Stahl vergaß nicht, die vielen tausend Stunden ehrenamtlicher Arbeit seitens des Schwäbischen Albvereins zu erwähnen, mit der vor Jahren der Zerfall der Ruine gebremst wurde. „Ohne diese Vorarbeit würde es sich heute sicherlich nicht mehr lohnen, Zeit und Geld in die Ruine zu investieren.“

So aber schon: in rund zwölf Monaten werde man den Abschluss der Sanierungsarbeiten feiern und damit ein neues Kapitel der Nutzung der Burg aufschlagen können. Man wolle für die Burg ein Nutzungskonzept erarbeiten.
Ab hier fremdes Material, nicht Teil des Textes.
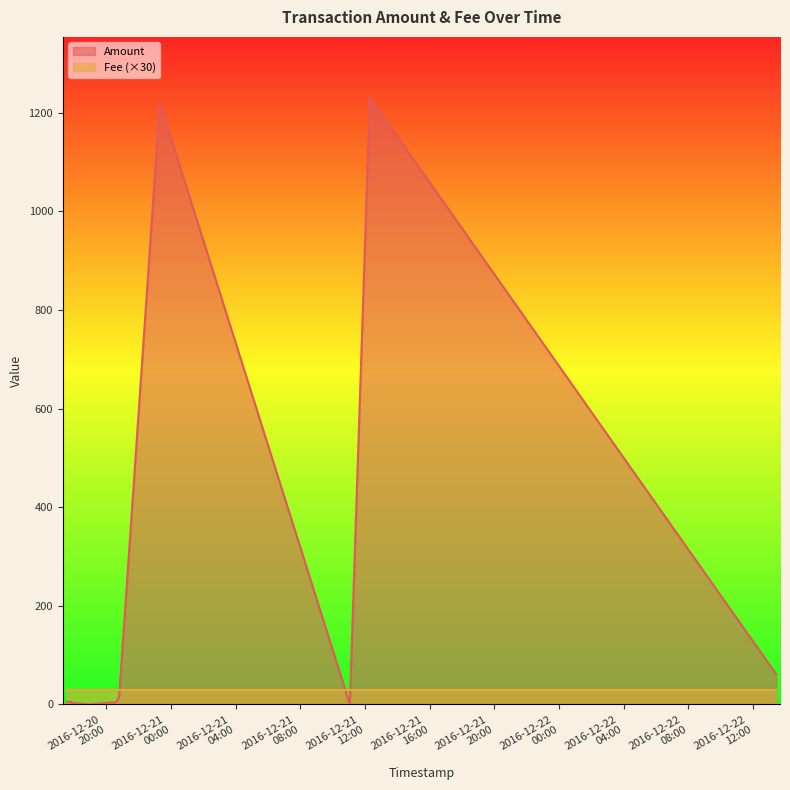

Reading right to left, extract all data points from this chart.

2016-12-22 13:25:47=61.2	2016-12-21 12:17:34=1231.0	2016-12-21 11:03:27=2.0	2016-12-21 11:01:08=5.0	2016-12-21 11:00:33=5.0	2016-12-20 23:18:13=1220.0	2016-12-20 20:46:58=15.0	2016-12-20 20:35:24=4.0	2016-12-20 18:57:04=0.0	2016-12-20 17:48:10=3.0	2016-12-20 17:48:10=5.0	2016-12-20 17:32:37=5.0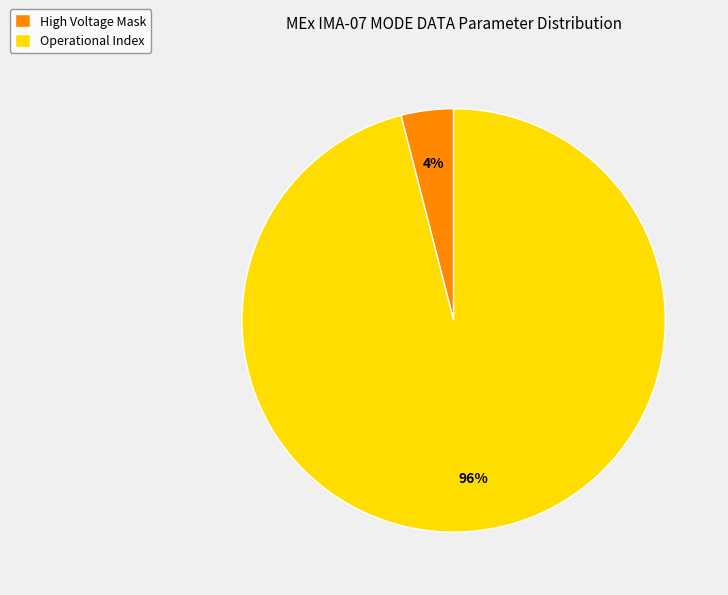

Which slice is the smallest?

High Voltage Mask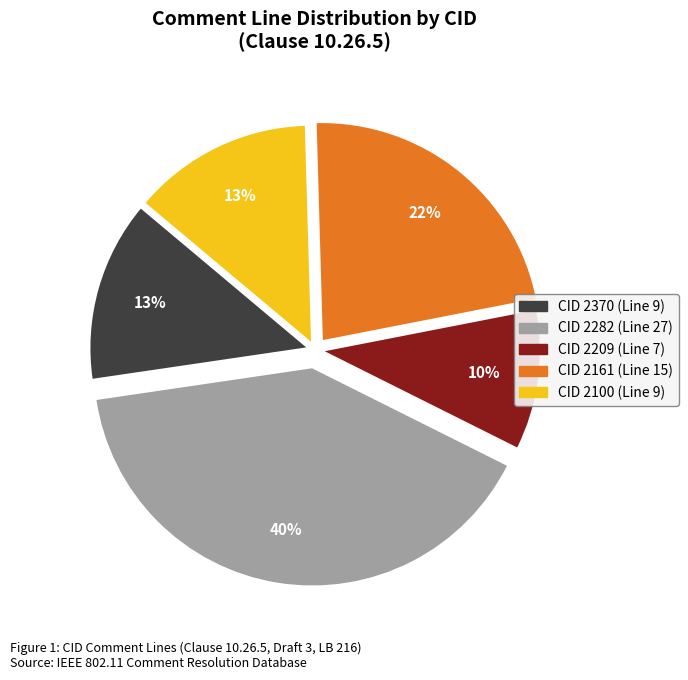

What percentage is the CID 2100 slice, to the nearest percent?

13%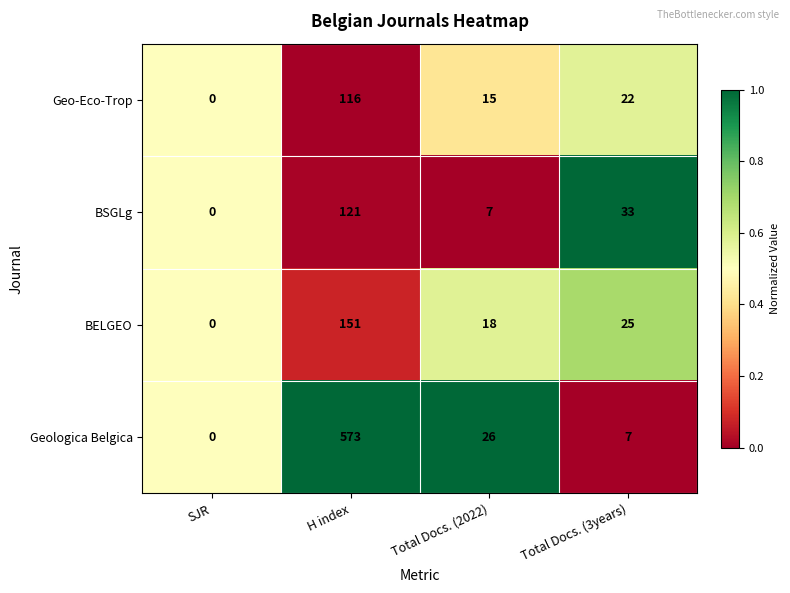

At which category is the sum across all series the highest?

H index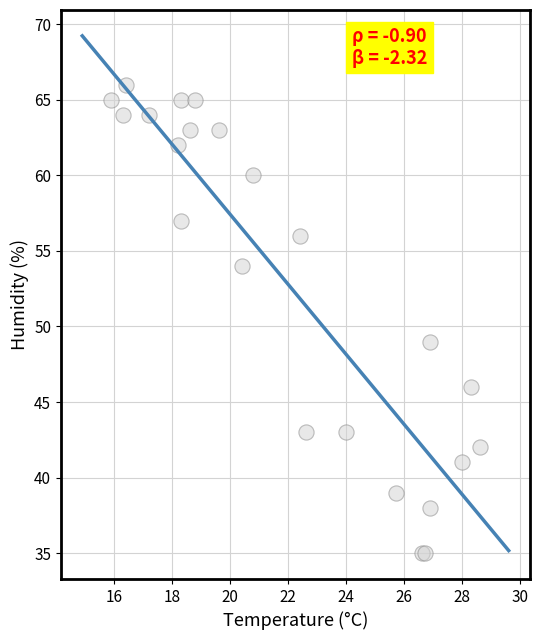

What Y value in the scatter plot is closest to 50?

49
Unter dem Titel „Zwei Türme für die Heimat“ mit entsprechendem Inhalt hoffe man, in die Förderung des europäischen Leader-Programms aufgenommen zu werden.

Diamant im touristischen Diadem

„Wir wissen, dass diese Burganlage eine der Diamanten im touristischen Diadem des südwestlichen Landkreises ist“, so Stahl. Neben der Charlottenhöhle, dem Archäopark, der Mahlmühle Burgberg, Steiff sowie der Landschaft an Lone und Hürbe sei sie ein wichtiges Pfund in der Naherholung und dem sanften Tourismus.

Aber: weitere Unterstützung wird nötig sein, so Stahl, denn mit der Mauersanierung seien die Arbeiten auf der Burg nicht beendet, Themen wie die Sanierung der Kellergewölbe in den Türmen, die Beseitigung von Steinschäden, auch Fragen wie Wasser, Abwasser und Strom stünden auf der Agenda.

Zunächst aber geht es um die Ostmauer: man werde bei der Sanierung denkmalgerecht vorgehen, betonten Franziska Wisotzki vom Planungsbüro und Bauleiterin Sandra Huth. Entsprechende Materialien werde man verwenden und keinesfalls einfach „Beton reinschütten“. Vorhandenes Material soll so gut es geht verwendet werden, alles mit dem Ziel, wieder eine geschlossene Mauer zu erhalten.

Dass die Arbeiten nicht einfach sein werden, war nach den Erläuterungen von Georg Suckmann von der ausführenden Baufirma Wolfsholz klar: mit vier Mann auf der Baustelle müsse man bei der Sanierung in Abschnitten vorgehen. Wenn eine innere Stabilität besteht, sollen 80 Erdanker, je acht bis neun Meter lang, für die äußere Stabilität der Mauer sorgen – so ein Detail seiner Vorschau. Eine spannende Bauzeit steht bevor.